The prevailing thought during the NYU International Hospitality Industry Investment Conference was that while the wide bid-ask spread among buyers and sellers is keeping a lot of property-level deals from happening, megadeals such as Marriott International’s pending acquisition of Starwood Hotels & Resorts Worldwide could be replicated sooner than later.
No one offered up any specific companies to meld together but there was talk that having some of the publicly traded REITs join forces wouldn’t be a bad idea. It’s no secret that net asset values for hotel REITs have taken a beating during the past year, so it could be a logical exit strategy for some companies to merge to form bigger, stronger, more-valuable entities.
Panelists on the “A view from the owner’s seat session”—including Mark Brugger of DiamondRock Hospitality Company, Dan Hansen of Summit Hotel Properties, Kirk Kinsell of Loews Hotels & Resorts, Tyler Morse of MCR Development and Suril Shah of Starwood Capital Group—were among the attendees who said the notion has merit, even though there would be some hurdles to clear. That’s a pretty smart group of executives, so no one should be shocked if it happens.
--Jeff Higley, Editorial Director
We’ve known how important loyalty programs are to hotels for some time now, but the topic really took on a life of its own this week in New York. Every brand CEO who took the stage spent considerable time pitching the benefits of his company’s particular loyalty program—more so than I’ve ever heard these programs touted before from the main stage.

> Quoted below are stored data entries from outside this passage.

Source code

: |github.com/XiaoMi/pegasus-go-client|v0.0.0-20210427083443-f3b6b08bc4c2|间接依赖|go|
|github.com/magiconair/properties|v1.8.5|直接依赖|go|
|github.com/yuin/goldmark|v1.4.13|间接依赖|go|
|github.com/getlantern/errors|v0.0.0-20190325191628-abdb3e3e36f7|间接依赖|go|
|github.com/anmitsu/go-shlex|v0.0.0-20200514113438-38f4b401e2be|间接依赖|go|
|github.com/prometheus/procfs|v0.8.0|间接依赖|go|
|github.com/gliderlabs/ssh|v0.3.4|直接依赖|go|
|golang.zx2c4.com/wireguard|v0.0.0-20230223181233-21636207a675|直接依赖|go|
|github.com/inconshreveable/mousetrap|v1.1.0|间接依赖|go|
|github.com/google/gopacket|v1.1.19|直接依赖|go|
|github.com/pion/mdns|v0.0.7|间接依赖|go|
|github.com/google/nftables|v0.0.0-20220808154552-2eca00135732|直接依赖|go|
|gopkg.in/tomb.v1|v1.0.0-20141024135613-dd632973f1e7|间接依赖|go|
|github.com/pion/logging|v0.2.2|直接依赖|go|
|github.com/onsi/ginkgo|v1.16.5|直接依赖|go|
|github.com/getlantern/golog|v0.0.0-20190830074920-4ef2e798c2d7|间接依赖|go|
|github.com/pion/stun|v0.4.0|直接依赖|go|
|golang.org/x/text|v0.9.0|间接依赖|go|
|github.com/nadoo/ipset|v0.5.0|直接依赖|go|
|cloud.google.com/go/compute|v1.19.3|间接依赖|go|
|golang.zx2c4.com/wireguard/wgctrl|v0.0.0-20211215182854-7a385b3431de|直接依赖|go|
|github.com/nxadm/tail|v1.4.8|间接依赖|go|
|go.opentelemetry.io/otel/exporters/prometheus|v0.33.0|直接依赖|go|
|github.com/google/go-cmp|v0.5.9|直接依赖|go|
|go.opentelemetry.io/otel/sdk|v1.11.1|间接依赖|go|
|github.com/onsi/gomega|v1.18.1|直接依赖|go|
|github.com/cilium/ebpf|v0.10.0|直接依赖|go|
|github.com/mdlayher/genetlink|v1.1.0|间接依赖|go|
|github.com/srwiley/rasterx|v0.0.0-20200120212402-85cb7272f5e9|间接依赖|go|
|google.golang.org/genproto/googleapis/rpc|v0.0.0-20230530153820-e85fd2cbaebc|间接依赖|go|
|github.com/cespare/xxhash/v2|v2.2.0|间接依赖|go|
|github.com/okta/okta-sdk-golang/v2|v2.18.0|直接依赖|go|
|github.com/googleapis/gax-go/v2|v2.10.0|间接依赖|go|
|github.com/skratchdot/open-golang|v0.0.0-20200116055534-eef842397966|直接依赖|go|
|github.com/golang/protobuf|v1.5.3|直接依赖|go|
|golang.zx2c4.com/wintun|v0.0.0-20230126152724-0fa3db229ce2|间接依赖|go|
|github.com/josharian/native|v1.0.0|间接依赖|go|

It’s clear that brands see loyalty as the best way to the customer’s heart. After all these years of product innovation and brand strategy, they’re scrambling to make that pay off by winning the loyalty race. I think companies see it as a “kill two birds for the price of one” strategy—not only does growing loyalty keep customers coming back, it also keeps online travel agencies and other disruptors at bay.
Speaking of disruptors, Airbnb wasn’t the hot topic it has been in years past. The industry has acknowledged Airbnb and its shared-economy cohorts and moved on, it seems.
--Stephanie Ricca, Editor-in-Chief
This year’s conference has been one long story about different perspectives. While the view from oil markets has been bleak, most of the rest of the country has looked good. There is reason for investor pessimism when looking at the U.S. in the short term, but there’s almost unbridled optimism about the global travel outlook in the long term.
One of the more interesting perspectives that I’ve heard from a few different people over the last few days is it seems like some in the industry are hitting the cold feet stage of Marriott International and Starwood Hotels & Resorts Worldwide’s months-long engagement.
“I think I am a little bit concerned,” Hersha Hospitality Trust president and COO Neil Shah said during the IREFAC panel. “I’ve been supportive of the idea of the brands getting together and consolidating will give us more leverage against the OTAs and other disruptors in the space, but it also does give you more leverage against owners.”